Ryan’s words were revealing. “It’s not that uncommon,” he said. “This is what people do. I think it’s controversial because the public doesn’t know, frankly, that a lot of these young girls are doing these things, but they just don’t talk about it.”
Strange, this perfection web that sucks and tucks for thousands of bucks and begs the question, how can one be happy without ginormous breasts, a J-Lo buttocks bubble and taut tummy? One can’t, or at least that’s the perfection perception.
Ryan, bless his little nip-and-tuck heart, then added the missing piece to the mysterious perfection puzzle.
“I think having celebrities say they didn’t do anything – they just drink water and eat a macrobiotic diet and do Pilates, and that’s how they look like this – is a lie.
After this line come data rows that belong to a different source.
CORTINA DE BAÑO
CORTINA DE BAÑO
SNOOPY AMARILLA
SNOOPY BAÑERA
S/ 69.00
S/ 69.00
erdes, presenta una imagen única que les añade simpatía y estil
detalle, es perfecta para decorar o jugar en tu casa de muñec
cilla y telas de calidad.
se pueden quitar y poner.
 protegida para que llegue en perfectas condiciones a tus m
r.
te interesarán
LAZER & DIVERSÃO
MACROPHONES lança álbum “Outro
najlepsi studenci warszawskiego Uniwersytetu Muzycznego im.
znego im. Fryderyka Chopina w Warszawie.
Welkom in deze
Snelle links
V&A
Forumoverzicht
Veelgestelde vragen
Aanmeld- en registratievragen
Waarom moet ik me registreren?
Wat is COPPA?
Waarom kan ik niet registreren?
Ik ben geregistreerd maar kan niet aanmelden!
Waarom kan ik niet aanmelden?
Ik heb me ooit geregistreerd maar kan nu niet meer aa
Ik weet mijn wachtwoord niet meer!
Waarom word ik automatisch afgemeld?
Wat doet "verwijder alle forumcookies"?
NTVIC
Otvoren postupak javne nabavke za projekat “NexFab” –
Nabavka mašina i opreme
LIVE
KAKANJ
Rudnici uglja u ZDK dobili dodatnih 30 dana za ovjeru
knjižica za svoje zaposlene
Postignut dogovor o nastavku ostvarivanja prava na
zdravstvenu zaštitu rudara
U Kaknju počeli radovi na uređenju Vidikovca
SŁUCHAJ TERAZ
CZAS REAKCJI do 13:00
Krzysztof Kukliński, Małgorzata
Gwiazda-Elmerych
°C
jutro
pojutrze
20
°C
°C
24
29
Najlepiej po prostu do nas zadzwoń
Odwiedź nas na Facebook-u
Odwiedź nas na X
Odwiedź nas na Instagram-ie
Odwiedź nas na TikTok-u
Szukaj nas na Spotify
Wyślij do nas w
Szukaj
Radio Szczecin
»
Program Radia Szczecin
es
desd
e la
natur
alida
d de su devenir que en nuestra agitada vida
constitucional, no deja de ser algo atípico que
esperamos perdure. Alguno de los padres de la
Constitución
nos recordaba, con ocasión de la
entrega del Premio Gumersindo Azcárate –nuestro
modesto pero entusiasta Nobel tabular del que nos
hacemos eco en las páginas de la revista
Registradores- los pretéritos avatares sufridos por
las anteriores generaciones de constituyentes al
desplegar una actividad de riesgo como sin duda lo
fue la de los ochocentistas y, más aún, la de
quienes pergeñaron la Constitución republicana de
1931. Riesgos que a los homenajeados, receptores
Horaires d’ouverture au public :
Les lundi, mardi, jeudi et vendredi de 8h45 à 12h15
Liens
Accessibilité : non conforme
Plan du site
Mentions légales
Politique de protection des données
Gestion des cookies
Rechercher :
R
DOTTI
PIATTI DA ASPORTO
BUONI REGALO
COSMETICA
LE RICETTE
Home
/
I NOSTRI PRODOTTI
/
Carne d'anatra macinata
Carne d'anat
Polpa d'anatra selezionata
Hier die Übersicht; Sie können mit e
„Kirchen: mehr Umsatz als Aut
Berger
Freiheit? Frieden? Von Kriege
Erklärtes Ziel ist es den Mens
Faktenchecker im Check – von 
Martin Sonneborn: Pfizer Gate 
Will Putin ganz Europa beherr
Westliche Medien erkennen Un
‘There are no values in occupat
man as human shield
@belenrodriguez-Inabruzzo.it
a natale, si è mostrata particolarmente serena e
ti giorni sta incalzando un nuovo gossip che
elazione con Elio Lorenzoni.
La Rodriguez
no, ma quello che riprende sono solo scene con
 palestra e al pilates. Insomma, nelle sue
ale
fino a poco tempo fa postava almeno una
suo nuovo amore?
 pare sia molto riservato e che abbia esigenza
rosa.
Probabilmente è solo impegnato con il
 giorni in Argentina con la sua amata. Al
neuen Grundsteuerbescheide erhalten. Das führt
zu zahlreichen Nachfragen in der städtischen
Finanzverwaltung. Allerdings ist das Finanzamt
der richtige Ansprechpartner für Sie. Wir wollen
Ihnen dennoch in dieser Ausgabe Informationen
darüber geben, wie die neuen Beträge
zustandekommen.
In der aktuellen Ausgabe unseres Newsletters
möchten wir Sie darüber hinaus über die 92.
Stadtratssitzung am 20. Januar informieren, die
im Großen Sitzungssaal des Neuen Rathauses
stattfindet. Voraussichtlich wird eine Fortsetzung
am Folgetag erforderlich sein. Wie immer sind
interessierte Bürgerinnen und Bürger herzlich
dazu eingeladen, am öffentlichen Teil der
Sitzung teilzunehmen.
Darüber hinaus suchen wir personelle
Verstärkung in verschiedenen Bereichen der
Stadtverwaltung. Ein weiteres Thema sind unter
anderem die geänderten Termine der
Frankly, I think it’s creating body dysmorphic disorders in women because they think, ‘Why don’t I look like that? I’m drinking water, and I’m doing Pilates.’ This is reality. This is really why these movie stars look like that.”
Ohhhhhh, they forgot to mention the plastic surgeries. What a shocker.
Later that evening, I stumbled across the classic 1965 Beatles movie “A Hard Day’s Night” and watched while the Fab Four bounced, bantered, sang and, oddly enough, shed a perfect light on the imperfections of nature.
You see, no one in this distinctive black-and-white movie was perfect – John Lennon’s nose angled awkwardly, Paul McCartney’s eye lazed, a misaligned tooth bulged beneath George Harrison’s lip and Ringo Starr’s big nose was … well, big. Faces had wrinkles and women had honest-to-cellulite curves.
Before implants and rhinoplasty, dental veneers and liposuction, there were entertainers who focused on their craft and accepted nature’s flaws, be it facial, dental or physical, to create character and confidence in their perfectly imperfect state.
Now, if you ask me, that’s perfection.